10 April 1999



Natures way may be best, but sometimes it

needs a boost as Lucy Stephenson reports.

SPEED is of the essence when it comes to keeping any pest or disease problem under control. But natural enemies such as parasitic wasps which attack aphids are not known for their prompt action, often arriving in crops later than their hosts.

So how can this be improved? Scientists speaking at the Society of Chemical Industry conference identified location as the key. For natural predators to have a controlling effect on any aphid invader they must be present at the same time – and same place – as the pest.

One way to do this is harness the aphids own sexual allure system – pheromones. These chemical attractants are produced by female aphids to lure males during their sexual phase in the autumn.

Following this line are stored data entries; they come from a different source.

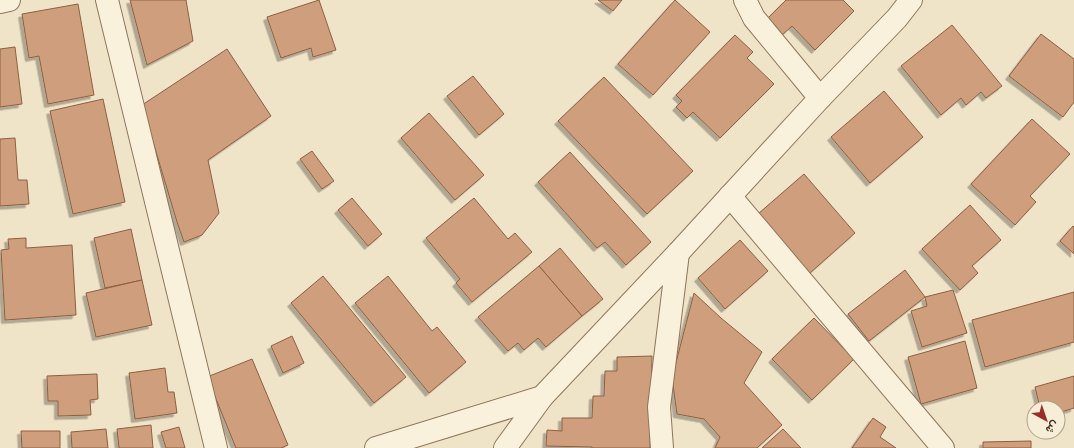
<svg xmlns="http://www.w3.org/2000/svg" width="1074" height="448" font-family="'Libre Baskerville',Vazirmatn,serif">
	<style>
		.building { fill: #cf9f7d; stroke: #8d5f41; filter: url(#shadow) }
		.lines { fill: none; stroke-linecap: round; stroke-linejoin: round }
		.minor-casing { stroke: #8d765c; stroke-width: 24 }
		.minor { stroke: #faf1dc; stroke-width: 22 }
	</style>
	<defs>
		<filter id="shadow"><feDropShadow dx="-3.5" dy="3.5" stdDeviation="0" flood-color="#0004"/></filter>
	</defs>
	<rect width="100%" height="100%" fill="#f0e4c8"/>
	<!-- building -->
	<g class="building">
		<path d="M 130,0 L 186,0 L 193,41 L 147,65 Z"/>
		<path d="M 319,0 L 336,50 L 313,57 L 311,48 L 281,58 L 267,17 Z"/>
		<path d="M 598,0 L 622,0 L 613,11 Z"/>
		<path d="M 675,0 L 710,32 L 653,95 L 618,64 Z"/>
		<path d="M 786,0 L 843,0 L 854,11 L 815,50 L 792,26 L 781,36 L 765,21 Z"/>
		<path d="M 78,4 L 94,95 L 48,104 L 39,56 L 29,58 L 22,14 Z"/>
		<path d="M 952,25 L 1002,86 L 986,98 L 981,92 L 966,105 L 961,98 L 941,115 L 901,66 Z"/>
		<path d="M 1041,34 L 1074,59 L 1074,102 L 1063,117 L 1009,76 Z"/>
		<path d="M 735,35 L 753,52 L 747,58 L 774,84 L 720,138 L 693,112 L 687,118 L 676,107 L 682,101 L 676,95 Z"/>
		<path d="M 15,47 L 22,104 L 0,107 L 0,49 Z"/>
		<path d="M 227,49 L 271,116 L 208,160 L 219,213 L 202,235 L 184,242 L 177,222 L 142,105 Z"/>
		<path d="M 473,76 L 504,114 L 479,135 L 447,96 Z"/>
		<path d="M 604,77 L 693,171 L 647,214 L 558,121 Z"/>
		<path d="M 884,91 L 923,137 L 870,183 L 831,137 Z"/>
		<path d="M 103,99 L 125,202 L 73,214 L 50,111 Z"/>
		<path d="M 429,113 L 484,175 L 455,200 L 401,138 Z"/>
		<path d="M 1032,119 L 1070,154 L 1030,196 L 1036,202 L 1015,225 L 971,184 Z"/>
		<path d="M 15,138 L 18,180 L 27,180 L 29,204 L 0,206 L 0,139 Z"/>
		<path d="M 312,151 L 334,181 L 322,189 L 300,159 Z"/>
		<path d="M 570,152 L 651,242 L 626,265 L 605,242 L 597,248 L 538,182 Z"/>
		<path d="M 804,174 L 855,233 L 810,273 L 758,214 Z"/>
		<path d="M 352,198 L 382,234 L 368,246 L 338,210 Z"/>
		<path d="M 474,198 L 508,239 L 515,233 L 532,252 L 472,302 L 456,283 L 460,279 L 426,238 Z"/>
		<path d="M 970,205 L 1001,240 L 972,266 L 978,273 L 960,290 L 922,249 Z"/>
		<path d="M 1073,226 L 1074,227 L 1074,254 L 1060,241 Z"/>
		<path d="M 131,229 L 142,280 L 105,288 L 94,238 Z"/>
		<path d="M 26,238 L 26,248 L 72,245 L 76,315 L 5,320 L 1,250 L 9,249 L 8,239 Z"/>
		<path d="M 740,240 L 768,271 L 725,309 L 698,278 Z"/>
		<path d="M 560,248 L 603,299 L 582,316 L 539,266 Z"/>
		<path d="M 539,266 L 582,316 L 546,347 L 538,338 L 524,350 L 518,343 L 508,351 L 478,317 Z"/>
		<path d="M 905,270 L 925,297 L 869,341 L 848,314 Z"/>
		<path d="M 323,276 L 406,377 L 374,403 L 291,303 Z"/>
		<path d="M 388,276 L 432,331 L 437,327 L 466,362 L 429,393 L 355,303 Z"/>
		<path d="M 142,280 L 152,325 L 96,337 L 86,293 Z"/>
		<path d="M 953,290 L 967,333 L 922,347 L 911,311 L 927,306 L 925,297 Z"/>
		<path d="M 1074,292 L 1074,342 L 985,367 L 972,320 Z"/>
		<path d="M 694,293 L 721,318 L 762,352 L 744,383 L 782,425 L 757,448 L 715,448 L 720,437 L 704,419 L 677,414 L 672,378 Z"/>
		<path d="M 814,318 L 854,359 L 812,400 L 772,359 Z"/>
		<path d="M 292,336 L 304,363 L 283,373 L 271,346 Z"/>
		<path d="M 965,341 L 977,388 L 921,404 L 908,357 Z"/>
		<path d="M 652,356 L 650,448 L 592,448 L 592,447 L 546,446 L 547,430 L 562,431 L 562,418 L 592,418 L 593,396 L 604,396 L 605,371 L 617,371 L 617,357 Z"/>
		<path d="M 252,359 L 288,445 L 281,448 L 236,448 L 207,377 Z"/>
		<path d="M 165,368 L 168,392 L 174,392 L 177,413 L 135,419 L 129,373 Z"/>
		<path d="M 97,374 L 98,399 L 90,400 L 91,415 L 58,416 L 58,401 L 48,401 L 47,376 Z"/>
		<path d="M 1074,376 L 1074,408 L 1058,413 L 1058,408 L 1040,408 L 1035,387 Z"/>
		<path d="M 873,418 L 886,427 L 880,437 L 896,448 L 852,448 Z"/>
		<path d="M 151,425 L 153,448 L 119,448 L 117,429 Z"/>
		<path d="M 179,427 L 185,448 L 166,448 L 161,432 Z"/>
		<path d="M 106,429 L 108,448 L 72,448 L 71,432 Z"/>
		<path d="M 783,429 L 801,448 L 762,448 Z"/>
		<path d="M 21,431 L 60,431 L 60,448 L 22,448 Z"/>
		<path d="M 1031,441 L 1031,448 L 983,448 L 983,442 Z"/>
	</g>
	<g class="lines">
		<defs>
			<g id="minor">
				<path d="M 107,0 L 216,448"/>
				<path d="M 745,0 L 754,18 L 820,98"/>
				<path d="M 0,2 L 9,0"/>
				<path d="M 730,196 L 943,448"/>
				<path d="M 376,448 L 542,397 L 678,253 L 820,98 L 897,18 L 911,0"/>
				<path d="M 505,448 L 542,397"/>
				<path d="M 662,448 L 659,407 L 678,253"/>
			</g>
		</defs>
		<!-- minor casing -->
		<use href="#minor" class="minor-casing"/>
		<!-- minor -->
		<use href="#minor" class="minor"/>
	</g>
	<!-- north arrow -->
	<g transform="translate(1046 420) rotate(140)"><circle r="19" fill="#f7eed8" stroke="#ada18e"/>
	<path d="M0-3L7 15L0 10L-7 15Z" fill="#9e2a2b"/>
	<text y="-6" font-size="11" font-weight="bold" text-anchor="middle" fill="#3d2e20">ش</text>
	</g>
</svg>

Yet these very chemicals attract parasitic wasps too. They can therefore be used to trap the natural predators where and when they are needed, explained Lester Wadhams and Wilf Powell of IACR Rothamsted.

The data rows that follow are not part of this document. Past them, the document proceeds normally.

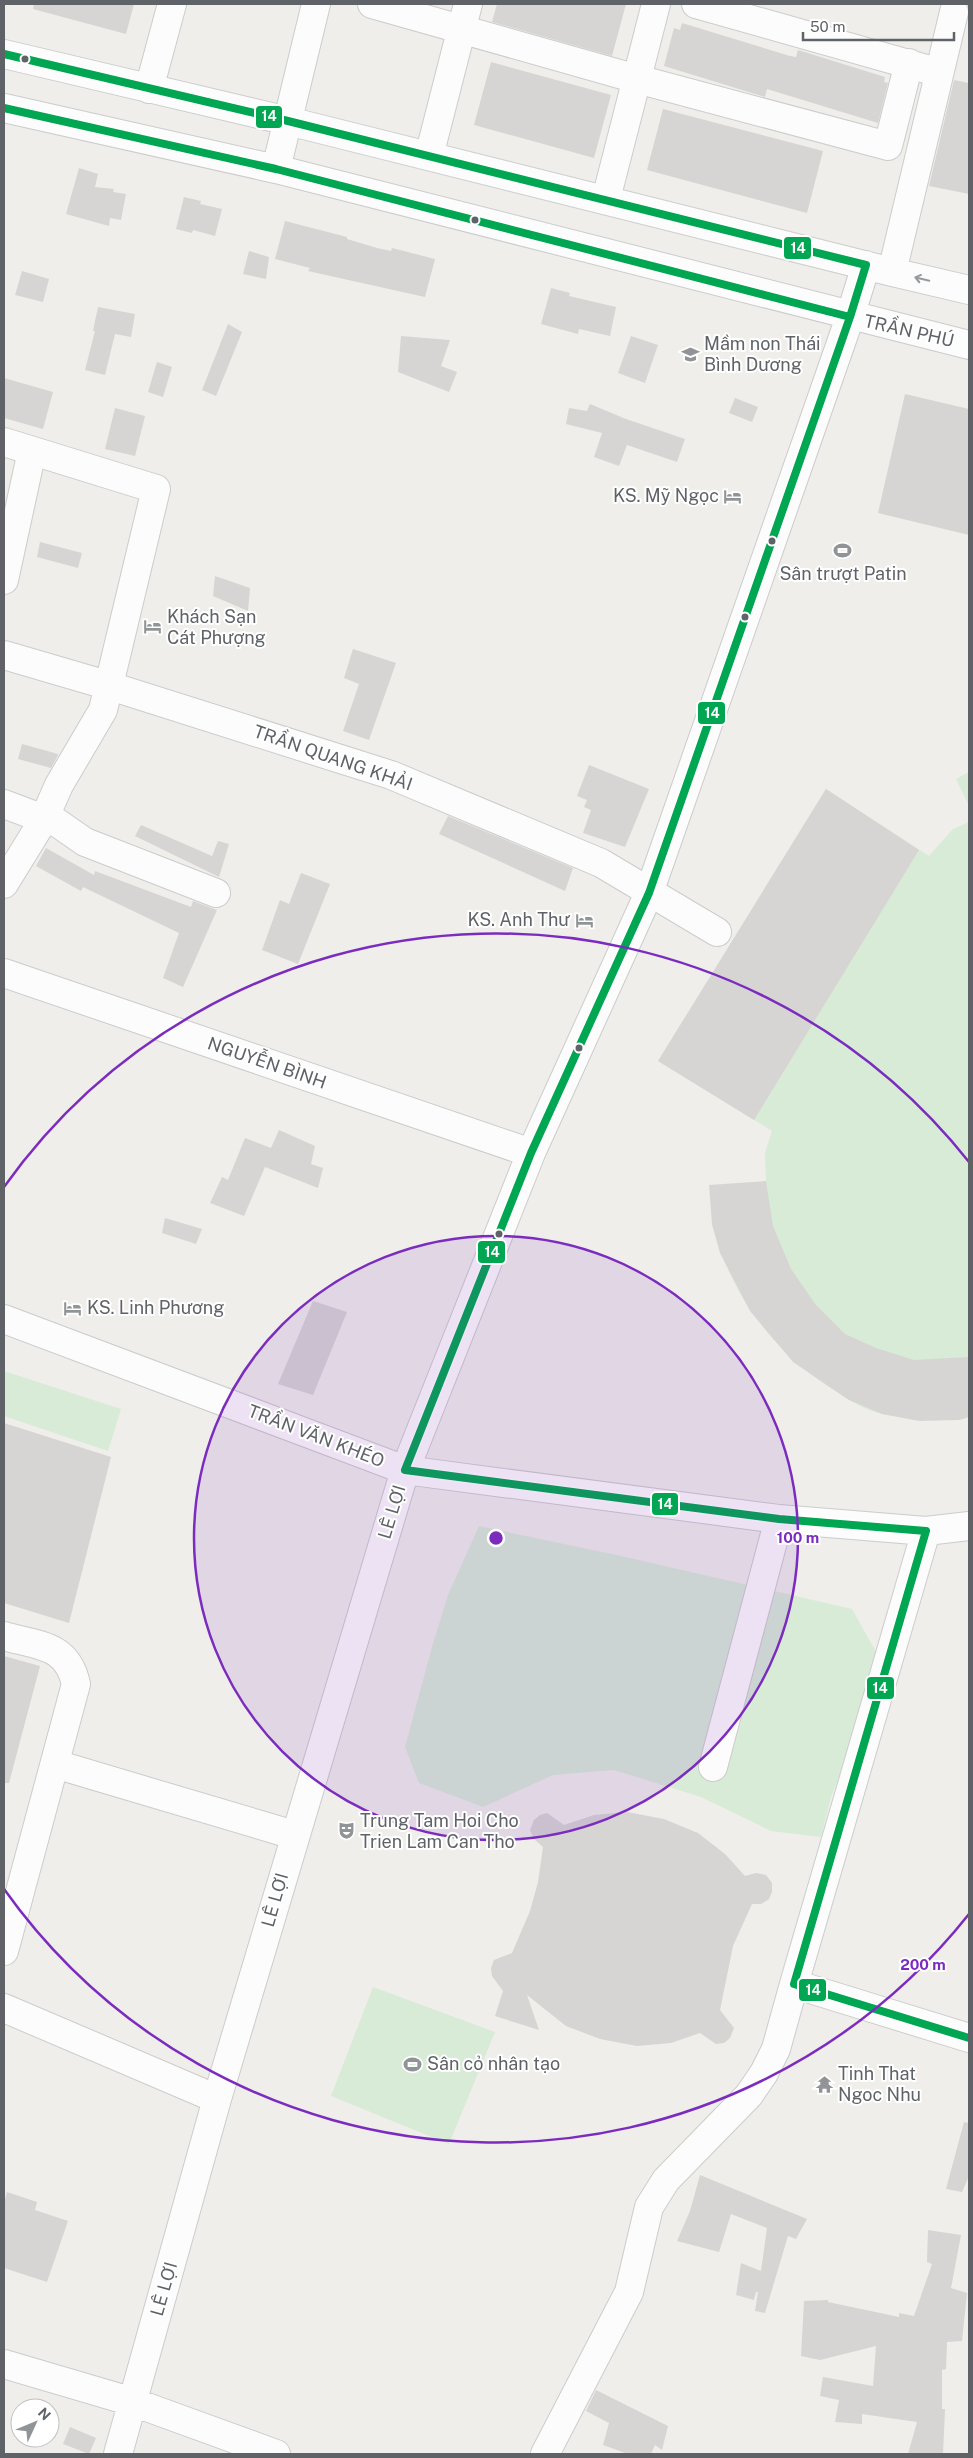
<svg xmlns="http://www.w3.org/2000/svg" width="973" height="2458" font-family="'Public Sans',sans-serif">
  <rect width="100%" height="100%" fill="#efeeea"/>
  <path fill="#d8ebd6" d="M969,772V806L956,779Z
    M826,789L929,856L953,829L969,822V1417L959,1420C934,1418 907,1419 883,1414C866,1411 849,1400 835,1391C772,1352 731,1295 712,1224L766,1181L765,1153L772,1131L658,1061Z
    M4,1371L121,1409L108,1451L4,1416Z
    M479,1526L621,1556L852,1609L876,1652L858,1730L831,1797L821,1837L771,1831L701,1797L614,1770L553,1775L483,1807L419,1783L405,1747L432,1647L448,1595Z
    M373,1987L495,2032L449,2144L331,2096Z"/>
  <path fill="#d6d5d3" d="M34,4H134L126,34L33,9Z
    M497,4H626L612,56L492,22Z
    M682,23L790,56L796,57L798,50L885,77L884,82L888,83L878,123L767,89L765,97L664,66L674,28L680,30Z
    M491,62L611,95L594,158L474,125Z
    M954,80L969,83V194L929,186Z
    M663,109L823,151L807,213L647,170Z
    M79,168L98,174L95,187L114,189L113,192L126,194L121,220L110,218L109,226L66,214Z
    M184,197L201,201L200,204L222,209L215,236L193,230L192,233L176,229Z
    M285,221L347,237V239L377,248L391,251L392,248L435,259L425,297L308,271L310,268L275,259Z
    M249,251L269,257L266,279L243,274Z
    M22,271L49,279L43,302L15,295Z
    M551,288L570,293L569,296L616,307L610,336L579,329L578,334L541,324Z
    M98,307L135,314L131,337L115,334L105,375L85,370L95,331H93Z
    M228,324L242,332L216,396L202,390Z
    M401,336L450,340L441,366L457,372L449,392L398,372Z
    M631,336L658,345L645,383L618,373Z
    M157,362L172,367L163,397L148,392Z
    M4,378L53,392L43,429L4,418Z
    M905,394L969,409V535L878,513Z
    M735,398L758,407L752,422L729,413Z
    M590,404L626,419L685,439L677,462L627,445L619,466L594,457L602,433L566,424L569,408L587,411Z
    M115,408L145,416L135,456L105,449Z
    M40,542L82,553L78,568L37,557Z
    M215,576L250,588L248,611L213,596Z
    M353,649L396,663L369,740L343,731L359,684L344,678Z
    M22,744L58,754L57,757L51,768L18,759Z
    M589,765L649,789L625,847L583,833L591,810L584,807L587,800L577,796Z
    M826,789L919,850L754,1120L658,1061Z
    M448,816L573,868L565,891L439,834Z
    M141,825L212,856L218,841L229,844L219,877L135,836Z
    M46,848L94,875L95,871L191,907L193,901L217,910L183,987L163,978L179,933L83,887L81,891L36,866Z
    M301,873L330,884L298,964L262,950L280,900L289,904Z
    M279,1130L315,1146L311,1164L323,1168L318,1188L265,1167L244,1216L210,1203L222,1177L228,1180L245,1138L271,1148Z
    M766,1181L773,1226L791,1269L816,1305L845,1334L876,1348L914,1360L969,1357V1417L959,1420L919,1421L882,1414L849,1400L793,1362L750,1311L720,1253L712,1224L709,1185Z
    M165,1218L202,1229L196,1244L162,1233Z
    M313,1301L347,1312L313,1395L278,1384Z
    M4,1423L111,1457L69,1623L4,1603Z
    M4,1656L40,1666L9,1783H4Z
    M627,1812L664,1819L698,1833L725,1854L745,1876L756,1873L766,1875L772,1883V1892L769,1899L761,1904H752L733,1946L720,2010L734,2028L730,2038L724,2043L716,2044L700,2033L671,2043L637,2046L600,2039L566,2026L527,1995L539,2030L495,2016L503,1991L492,1976L491,1968L494,1960L512,1953L530,1911L538,1882L543,1847L534,1839L530,1830L534,1820L540,1815L547,1813L564,1825L594,1815Z
    M964,2122L969,2123V2176L962,2192L946,2189Z
    M700,2175L807,2219L796,2239L788,2236L765,2313L755,2311L758,2292H756L754,2300L736,2295L741,2263L761,2271L767,2228L731,2214L719,2252L677,2241L690,2211Z
    M7,2192L37,2202L35,2210L68,2221L47,2282L4,2268V2203Z
    M928,2230L961,2235L951,2288L967,2293L962,2341L947,2342L946,2369L942,2370V2409H945L943,2454H908L917,2422L862,2414V2424L835,2422L839,2400L820,2396L823,2377L873,2386L876,2346L820,2360L801,2356L804,2301L828,2300V2302L899,2317V2313L914,2316L932,2264L927,2262Z
    M596,2390L668,2426L662,2450L655,2445L651,2454H628L603,2445L609,2423L586,2411Z
    M70,2427L96,2438L89,2454L63,2444Z"/>
  <g fill="none" stroke-linecap="round" stroke-linejoin="round">
    <defs>
      <path id="minor" d="M372,4L637,79L888,146L909,63
        M696,4L926,69
        M4,54L288,121L892,272L969,290
        M149,89L172,4
        M4,108L276,169L969,345
        M429,156L468,4
        M276,169L316,4
        M606,199L656,4
        M892,272L954,12
        M4,442L156,489L103,710L59,785L44,819L4,884
        M4,580L32,451
        M4,655L110,686L391,775L601,863L717,932
        M4,804L44,819
        M46,815L85,842L216,893
        M4,973L531,1153
        M4,1319L405,1470L779,1519L926,1531L969,1526
        M926,1531L794,1984L969,2038
        M4,1636C39,1646 67,1644 76,1684L4,1951
        M55,1764L294,1835
        M713,1767L779,1519
        M4,2008L217,2099
        M4,2364L133,2402L276,2454
        M118,2454L217,2099L405,1470L531,1153L649,893L850,317L866,265
        M545,2454L629,2292L649,2207L666,2180L749,2095L764,2073L776,2049L794,1984"/>
    </defs>
    <use href="#minor" stroke="#cbcccc" stroke-width="30"/>
    <use href="#minor" stroke="#fdfcfc" stroke-width="28"/>
    <defs>
      <path id="bus-1" d="M4,54L288,121L866,265L850,317L649,893L531,1153L405,1470
        M4,108L276,169L850,317
        M405,1470L779,1519L926,1531
        M926,1531L794,1984L969,2038"/>
    </defs>
    <use href="#bus-1" stroke="#fff" stroke-width="11"/>
    <use href="#bus-1" stroke="#00a651" stroke-width="8"/>
  </g>
  <defs><path id="oneway-shaft" d="M-6 0H5M1.5-3L5.5 0L1.5 3" fill="none" stroke-width="1.6" stroke-linecap="round" stroke-linejoin="round" transform="scale(1.25)"/></defs>
  <use stroke="#96999c" href="#oneway-shaft" transform="translate(922 279) rotate(-167)"/>
  <circle cx="496" cy="1538" r="302" fill="#7b2cbf" fill-opacity=".12"/>
  <g fill="none" stroke="#7b2cbf" stroke-width="2.5">
    <circle cx="496" cy="1538" r="302"/>
    <path d="M969 1914A604 604 0 0 1 4 1889M4 1187A604 604 0 0 1 969 1162"/>
  </g>
  <defs>
    <symbol id="school-bare" viewBox="-9 -9 18 18"><path d="M0-5L7-2L0 1L-7-2ZM-4 1L0 2.5L4 1V4Q0 6-4 4Z" fill="#919496" stroke="#fff" stroke-width="2.5" paint-order="stroke"/></symbol>
    <symbol id="hotel-bare" viewBox="-9 -9 18 18"><path d="M-6-4.5h1.5V1H6V5H4.5V3h-9V5H-6ZM-4 0a1.8 1.8 0 1 1 3.6 0ZM.5 0V-2.5h3Q6-2.5 6 0Z" fill="#919496" stroke="#fff" stroke-width="2.5" paint-order="stroke"/></symbol>
    <symbol id="stadium-bare" viewBox="-9 -9 18 18"><path d="M0-5a6.5 5 0 1 0 0 10a6.5 5 0 1 0 0-10ZM-3.5-1.8h7v3.6h-7Z" fill="#919496" stroke="#fff" stroke-width="2.5" paint-order="stroke"/></symbol>
    <symbol id="theatre-bare" viewBox="-9 -9 18 18"><path d="M-5-5.5Q0-4 5-5.5V0Q5 5 0 6Q-5 5-5 0ZM-3.3-2.5H-1v1.5H-3.3ZM1-2.5H3.3v1.5H1ZM-2.8 1Q0 5.5 2.8 1Z" fill="#919496" stroke="#fff" stroke-width="2.5" paint-order="stroke"/></symbol>
    <symbol id="temple-bare" viewBox="-9 -9 18 18"><path d="M0-6L5-2H3V0L6.5 2.5H4V6H1.5V3h-3V6H-4V2.5H-6.5L-3 0V-2H-5Z" fill="#919496" stroke="#fff" stroke-width="2.5" paint-order="stroke"/></symbol>
  </defs>
  <g fill-rule="evenodd">
    <use href="#school-bare" x="678" y="342" width="25" height="25"/>
    <use href="#hotel-bare" x="720" y="484" width="25" height="25"/>
    <use href="#stadium-bare" x="830" y="538" width="25" height="25"/>
    <use href="#hotel-bare" x="140" y="614" width="25" height="25"/>
    <use href="#hotel-bare" x="572" y="908" width="25" height="25"/>
    <use href="#hotel-bare" x="60" y="1296" width="25" height="25"/>
    <use href="#theatre-bare" x="334" y="1818" width="25" height="25"/>
    <use href="#stadium-bare" x="400" y="2052" width="25" height="25"/>
    <use href="#temple-bare" x="812" y="2072" width="25" height="25"/>
  </g>
  <g fill="#5f6368" stroke="#fff" stroke-width="2">
    <circle cx="25" cy="59" r="4.5"/>
    <circle cx="475" cy="220" r="4.5"/>
    <circle cx="772" cy="541" r="4.5"/>
    <circle cx="745" cy="617" r="4.5"/>
    <circle cx="579" cy="1048" r="4.5"/>
    <circle cx="499" cy="1234" r="4.5"/>
  </g>
  <g text-anchor="middle" stroke-width="4" stroke-linejoin="round" paint-order="stroke">
    <g font-size="18" fill="#5f6368" stroke="#fff">
      <text transform="translate(909 331) rotate(13)" y="6">TRẦN PHÚ</text>
      <text transform="translate(333 758) rotate(19)" y="6">TRẦN QUANG KHẢI</text>
      <text transform="translate(267 1063) rotate(19)" y="6">NGUYỄN BÌNH</text>
      <text transform="translate(316 1436) rotate(21)" y="6">TRẦN VĂN KHÉO</text>
      <text transform="translate(392 1512) rotate(-73)" y="6">LÊ LỢI</text>
      <text transform="translate(275 1900) rotate(-74)" y="6">LÊ LỢI</text>
      <text transform="translate(164 2289) rotate(-74)" y="6">LÊ LỢI</text>
    </g>
    <g font-size="18" fill="#5f6368" stroke="#fff" text-anchor="start">
      <text x="704" y="350">Mầm non Thái<tspan x="704" dy="21">Bình Dương</tspan></text>
      <text x="719" y="502" text-anchor="end">KS. Mỹ Ngọc</text>
      <text x="843" y="580" text-anchor="middle">Sân trượt Patin</text>
      <text x="167" y="623">Khách Sạn<tspan x="167" dy="21">Cát Phượng</tspan></text>
      <text x="570" y="926" text-anchor="end">KS. Anh Thư</text>
      <text x="87" y="1314">KS. Linh Phương</text>
      <text x="360" y="1827">Trung Tam Hoi Cho<tspan x="360" dy="21">Trien Lam Can Tho</tspan></text>
      <text x="427" y="2070">Sân cỏ nhân tạo</text>
      <text x="838" y="2080">Tinh That<tspan x="838" dy="21">Ngoc Nhu</tspan></text>
    </g>
  </g>
  <circle cx="496" cy="1538" r="8" fill="#7b2cbf" stroke="#fff" stroke-width="2.5"/>
  <g font-size="15" text-anchor="middle" font-weight="bold" fill="#7b2cbf" stroke="#fff" stroke-width="4" stroke-linejoin="round" paint-order="stroke">
    <text x="798" y="1543">100 m</text>
    <text x="923" y="1970">200 m</text>
  </g>
  <g stroke="#fff" stroke-width="2">
    <rect x="255" y="105" width="28" height="24" rx="5" fill="#00a651"/>
    <rect x="783" y="236" width="29" height="24" rx="5" fill="#00a651"/>
    <rect x="697" y="701" width="29" height="24" rx="5" fill="#00a651"/>
    <rect x="477" y="1240" width="29" height="24" rx="5" fill="#00a651"/>
    <rect x="651" y="1492" width="28" height="24" rx="5" fill="#00a651"/>
    <rect x="866" y="1676" width="29" height="24" rx="5" fill="#00a651"/>
    <rect x="798" y="1978" width="29" height="24" rx="5" fill="#00a651"/>
  </g>
  <g font-size="14" text-anchor="middle" font-weight="bold" fill="#fff">
    <text x="269" y="121">14</text>
    <text x="798" y="253">14</text>
    <text x="712" y="718">14</text>
    <text x="492" y="1257">14</text>
    <text x="665" y="1509">14</text>
    <text x="880" y="1693">14</text>
    <text x="813" y="1995">14</text>
  </g>
  <rect width="973" height="2458" fill="none" stroke="#5f6368" stroke-width="10"/>
  <g transform="translate(35 2423) rotate(46)"><circle r="24" fill="#ffffff" stroke="#bfc1c3"/>
  <path d="M0-4L9 19L0 12L-9 19Z" fill="#919496"/>
  <text y="-8" font-size="14" font-weight="bold" text-anchor="middle" fill="#5f6368">N</text>
  </g>
  <path d="M803 32v8h151v-8" fill="none" stroke="#5f6368" stroke-width="2.5"/>
  <text x="810" y="32" font-size="15" fill="#5f6368" stroke="#ffffff" stroke-width="4" paint-order="stroke">50 m</text>
</svg>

This idea of being able to synchronise the presence of natural enemies with the pest all started when Dr Powell began to look at how parasitic wasps overwintered.

By chance, two mild winters were followed by a hard winter in his investigation. "We expected aphids to be a big problem after the mild winters – but the opposite happened. When I looked at the aphids I found over 50% were carrying parasitic larvae."

The presence of the parasitic wasps gave a better understanding of the predators life cycle and is the key to putting the science into a practical context.

Since the parasitic wasps live inside the aphids, spraying in the autumn to control the pest on winter crops wipes out the natural predator too, pointed out Dr Powell.

However, by diverting the predators into field margins where they are not affected by autumn aphid sprays, they can survive and be ready to attack aphids in the summer.

Parasitic wasps that attack cereal aphids commonly move into grassland. If they can be lured into field margins or conservation headlands which are next to the crop, using the aphid pheromone, their populations can be encouraged – making them ready to take on the aphid invaders later in the season.

A key finding in the research was that parasitoids respond to pheromones throughout the year, and they can be lured to an infested crop at any time.

If aphid numbers can be checked early by the waiting parasitic wasp population, later arriving natural predators such as the ladybird will be able to help mop up, explained Dr Powell.

A chemical similar to the aphid sex pheromone has been isolated in catmint (Nepeta cataria). Extracting this chemical is 100 times cheaper than artificially synthesising the aphid pheromone. So Dr Wadhams is now investigating how to grow catmint as a commercial crop.

How would the catmint extract be used? Although precise application rates and timing are still being worked on, Dr Wadhams predicted that a capsule containing the pheromone could be applied at generous spacing in the field margin. The capsule would be effective for six weeks.

Such a method of control would be attractive for growers in countryside stewardship schemes which have stricter controls on pesticide use.

Field trials are now being planned to put the theory into practice, but the small scale trial results have been encouraging. "Aphid parasitisation was increased five to 10 times when potted wheat plants were tagged with the pheromone," said Dr Powell.